Use kubectl get pods to see all of the running containers and kubectl logs -f <container name> to tail the logs of one. You can also use kubectl port-forward combined-db-0 5432 to open a tunnel to the database, and use psql, PgAdmin or equivalent to investigate the database - you can find the password in terraform.tfstate.

  • Sign up for an API key on Facebook or Google, and put your client secret in terraform.tfvars and your client id in values.yaml to enable signing in via OAuth.
  • Configure an SMTP server in terraform.tfvars and values.yaml and switch the correspondence flag to true in order to be able to send emails from the app.
  • Set scssVars in values.yaml to change the colours
  • Ask us questions on https://spectrum.chat/magda
  • Send us an email at contact@magda.io to tell us about your new Magda server.

FAQ

How do I make myself an admin?

This is harder than it should be at this point.

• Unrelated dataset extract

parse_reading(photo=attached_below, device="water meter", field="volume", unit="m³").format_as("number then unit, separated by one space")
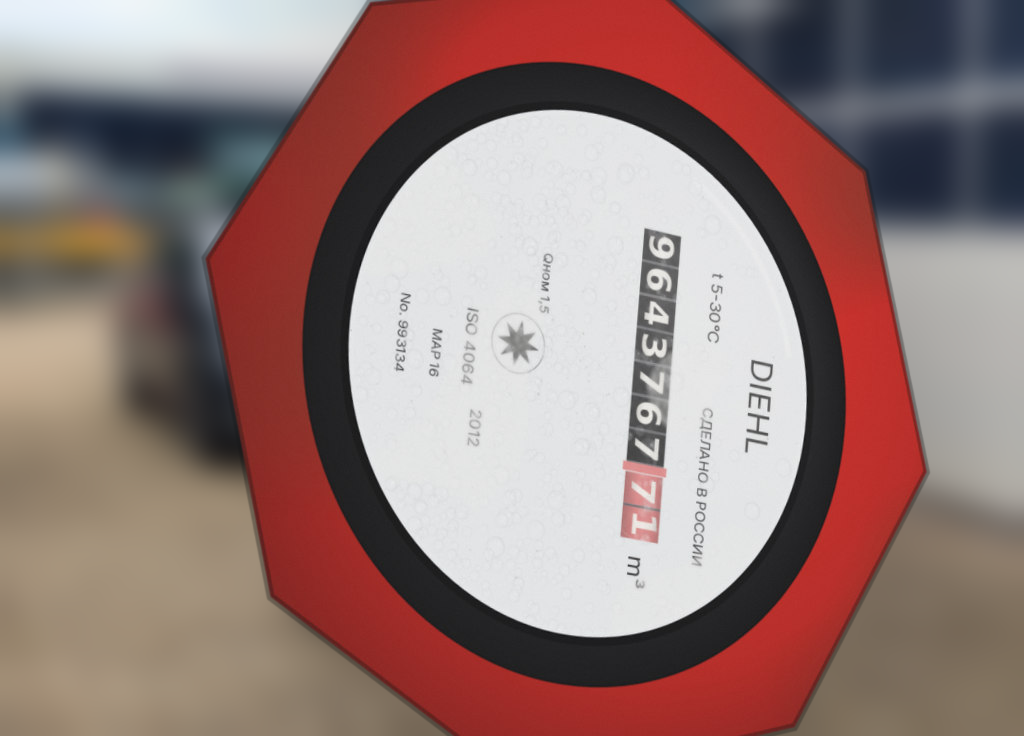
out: 9643767.71 m³
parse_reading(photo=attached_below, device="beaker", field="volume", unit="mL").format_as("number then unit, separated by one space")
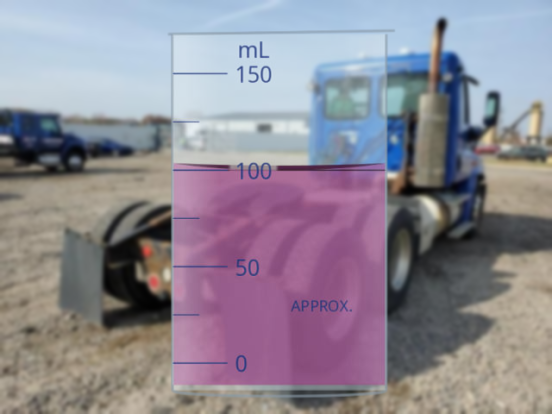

  1. Use kubectl port-forward combined-db-0 5432 -n <your-namespace> to get a connection to the database
  2. Get your db password out of the db-passwords secret - in bash you can use
kubectl get secrets db-passwords -o yaml -n <your namespace> | grep authorization-db: | awk '{print $2}' | base64 -D

or you can just use kubectl get secrets db-passwords -o yaml -n <your namespace> to get the secret then base64 decode it to get the password. 3. Use acs-cmd to set / unset a user as an admin

Where's the admin UI?

After login as an Admin user, you will see the Admin button on your account details page.

How do I authorise API access?

Please refer to How to create API key doc for more information of accessing APIs with an API key.

How do I add a new dataset

After login as an admin user, you will see a button for creating a new dataset on Home Page.

Troubleshooting

  • If something goes wrong, often you can fix it by just running terraform apply again.
  • If that fails, and you've got up to the helm release stage, you can try deleting the helm release by running:
terraform taint helm_release.magda_helm_release
terraform taint kubernetes_secret.auth_secrets
terraform taint kubernetes_secret.db_passwords
terraform taint kubernetes_namespace.magda_namespace
terraform taint kubernetes_namespace.magda_openfaas_namespace
terraform taint kubernetes_namespace.magda_openfaas_fn_namespace

And then terraform apply again. Note that this will probably destroy any data you've entered so far.

  • If that fails, you can start the entire process from scratch by running terraform destroy and re-running terraform apply. This will definitely destroy any data you've entered so far.